Was ich auch noch erzählen wollte, eine wirklich süße Geschichte. Nach dem Unfall war ich ja äußerst enttäuscht über unsere Gesellschaft, da viele einfach nicht mehr auf andere achten. So wurde ich ein paar Tage später im Gegenzug positiv überrascht und ich bin richtig froh darüber, dass ich das erleben durfte.
Ich habe ja schon von diesem kleinen Mädchen erzählt, dem ich beim Einkaufen ein Mädchen-Kinder-Heft spendiert habe (Entscheidung I). Kann mich noch wie gestern an ihr Strahlen erinnern und an ihre Mutter – zauberhaft. Auf jeden Fall war ich in den Tagen der Auszeit mal wieder in diesem Laden, bei uns im Ort, einkaufen und stand gerade an der Kasse. Da waren zwei Jungen, vielleicht elf oder zwölf, voll im Herbstferienmodus und haben ein paar typische Kleinigkeiten einkaufen wollen, was zum Trinken und zum Essen/Naschen. Beim Kassieren stellten die Kinder dann fest, sie hatten nicht genug Geld dabei und die Kassiererin fragte die Jungs dann, auf was sie denn verzichten konnten. Sie sahen sich etwas verzweifelt gegenseitig an und wussten grad gar nicht, wie sie mit der Situation umgehen sollten. Hinter mir stand eine andere Frau, die auch in dem Geschäft arbeitet und privat einkaufen war, und fragte dann, um wieviel es geht.
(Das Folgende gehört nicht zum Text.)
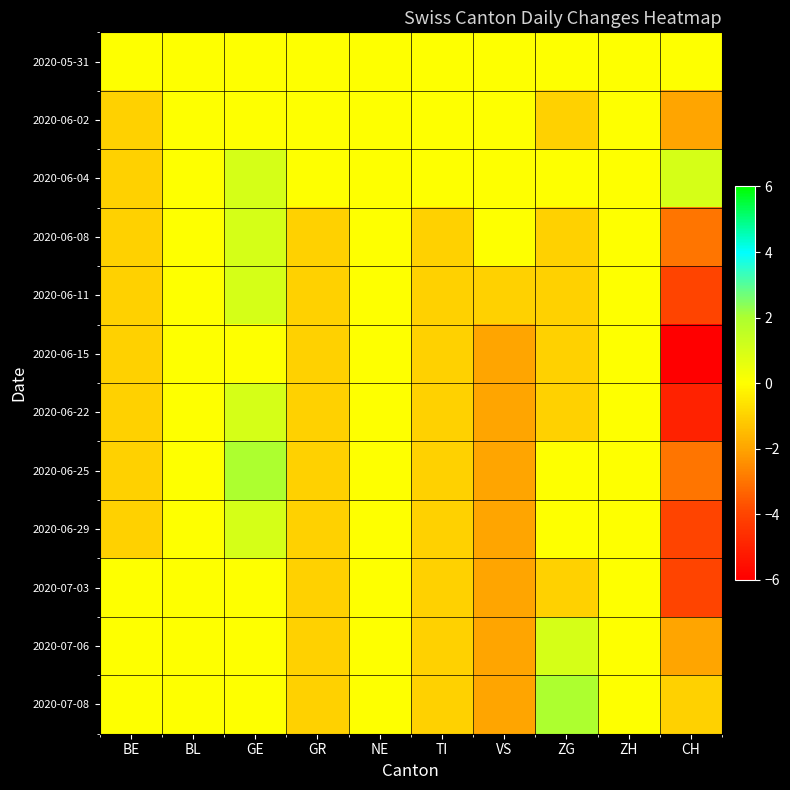

Reading left to right, transcribe all the data shown in this chart.

2020-05-31: BE=0	BL=0	GE=0	GR=0	NE=0	TI=0	VS=0	ZG=0	ZH=0	CH=0
2020-06-02: BE=-1	BL=0	GE=0	GR=0	NE=0	TI=0	VS=0	ZG=-1	ZH=0	CH=-2
2020-06-04: BE=-1	BL=0	GE=1	GR=0	NE=0	TI=0	VS=0	ZG=0	ZH=0	CH=1
2020-06-08: BE=-1	BL=0	GE=1	GR=-1	NE=0	TI=-1	VS=0	ZG=-1	ZH=0	CH=-3
2020-06-11: BE=-1	BL=0	GE=1	GR=-1	NE=0	TI=-1	VS=-1	ZG=-1	ZH=0	CH=-4
2020-06-15: BE=-1	BL=0	GE=0	GR=-1	NE=0	TI=-1	VS=-2	ZG=-1	ZH=0	CH=-6
2020-06-22: BE=-1	BL=0	GE=1	GR=-1	NE=0	TI=-1	VS=-2	ZG=-1	ZH=0	CH=-5
2020-06-25: BE=-1	BL=0	GE=2	GR=-1	NE=0	TI=-1	VS=-2	ZG=0	ZH=0	CH=-3
2020-06-29: BE=-1	BL=0	GE=1	GR=-1	NE=0	TI=-1	VS=-2	ZG=0	ZH=0	CH=-4
2020-07-03: BE=0	BL=0	GE=0	GR=-1	NE=0	TI=-1	VS=-2	ZG=-1	ZH=0	CH=-4
2020-07-06: BE=0	BL=0	GE=0	GR=-1	NE=0	TI=-1	VS=-2	ZG=1	ZH=0	CH=-2
2020-07-08: BE=0	BL=0	GE=0	GR=-1	NE=0	TI=-1	VS=-2	ZG=2	ZH=0	CH=-1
„57 Cent.“ Sagte die Kassiererin.
„Ach, komm, das schenk ich euch“ kam wie aus der Pistole geschossen. Die Jungs strahlten über beide Ohren und bedankten sich, fragten wie sie ihr das Geld später wiedergeben könnten. „Ist ein Geschenk. Jeden Tag eine gute Tat.“
Genau das war der Satz, den ich damals zu dem Mädchen gesagt habe und ich strahlte über beide Ohren. Ich zollte ihr meinen Respekt und sagte ihr, dass ich das einfach klasse finde.

Das, was man Kindern neiden könnte, die Unbeschwertheit zu Beginn des Lebens – wird durch die Erfahrung aufgewogen, die man Ihnen als Erwachsener weitergeben kann. Ich hoffe wirklich, dass sich unsere Kinder solche Gesten zu eigen machen und diese als Erwachsene ebenfalls weitergeben. Jeden Tag eine gute Tat!